Taking someone with experience with you when selecting a puppy from a litter is one of the very best things you can do. Your breeder will have to be your go-to if you don’t know anyone suitable. This is another reason to choose a trustworthy and experienced person well in advance.

Sometimes, there won’t be a choice of puppies, you may be the last in line, or the breeder may insist on giving you what she considers to be the best puppy for you. Your breeder will be able to guide you in this matter if you have a choice. Even the world’s most renowned experts cannot accurately predict a puppy’s temperament or appearance at eight weeks of age. They can only tell you what you can expect from the pedigree, and that the puppy seems healthy physically.

Within a day or two after bringing your new puppy home, you should have him checked by the vet to make sure all is well. Being cautious is important. There can be serious issues with temperament and health in large dogs. The selection process must be done carefully the first time.

Labrador retriever puppies can vary in price depending on their pedigree, color, health, and appearance. The normal price of a purebred lab puppy is between $400 to $1,500, with the average being around $800.

Pedigree papers or a DNA test are the best way to tell if you have a purebred Labrador.

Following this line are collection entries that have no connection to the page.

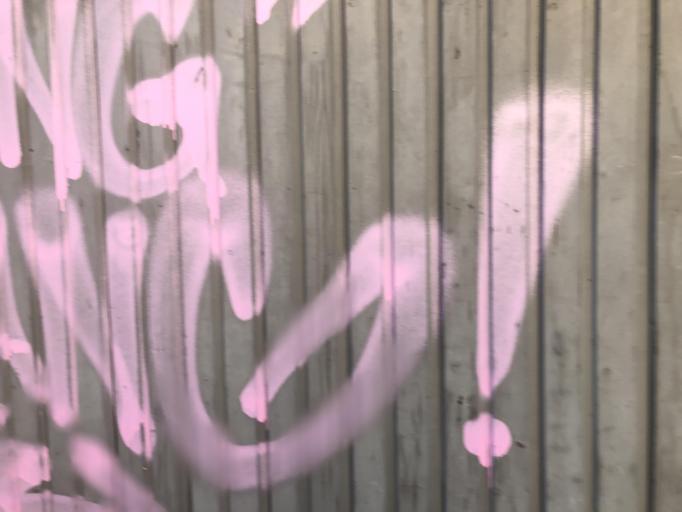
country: BJ
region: Borgou
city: Beterou
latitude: 9.4505
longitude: 2.0994
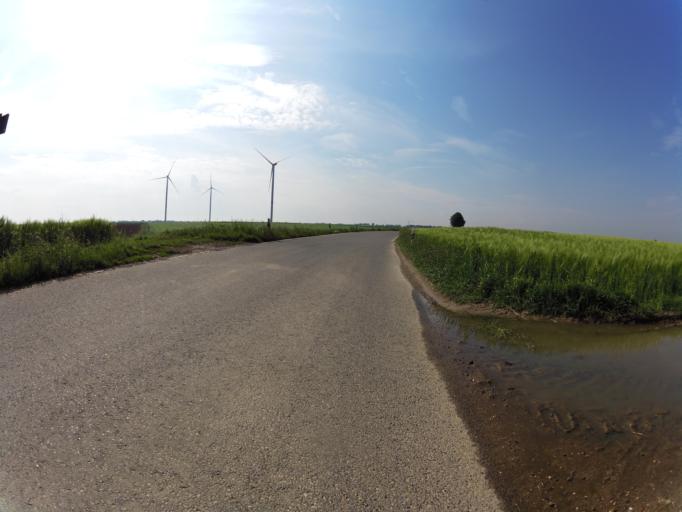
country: DE
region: North Rhine-Westphalia
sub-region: Regierungsbezirk Koln
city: Gangelt
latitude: 51.0347
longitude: 6.0400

As you watch over the litter try to narrow it down to two puppies you are interested in and watch them. Look for any excitement, playfulness, shyness, active or lying around, or differences in color, size, or other physical attributes such as tail size, ear size, forehead and snout size, etc…

If you purchase your new Lab puppy from a health-conscious dog breeder, you may wonder why your new puppy is so expensive. The answer is simple: Your breeder has to calculate the costs of preventative screening and health testing into how much is a Labrador puppy from their kennel.

The first usage of the term pick of the litter refers to the right to choose first a puppy in the litter. In many cases, this right is in return for the stud. Pick of the Litter is a contractual and legal right to possess whichever puppy of a litter that person wants.

It is possible that the last pick may not match what you are looking for and a reputable breeder should be more than willing to tell you this and encourage you to wait for a different litter or pup. … In conclusion, having the last pick in the litter is not necessarily a bad thing.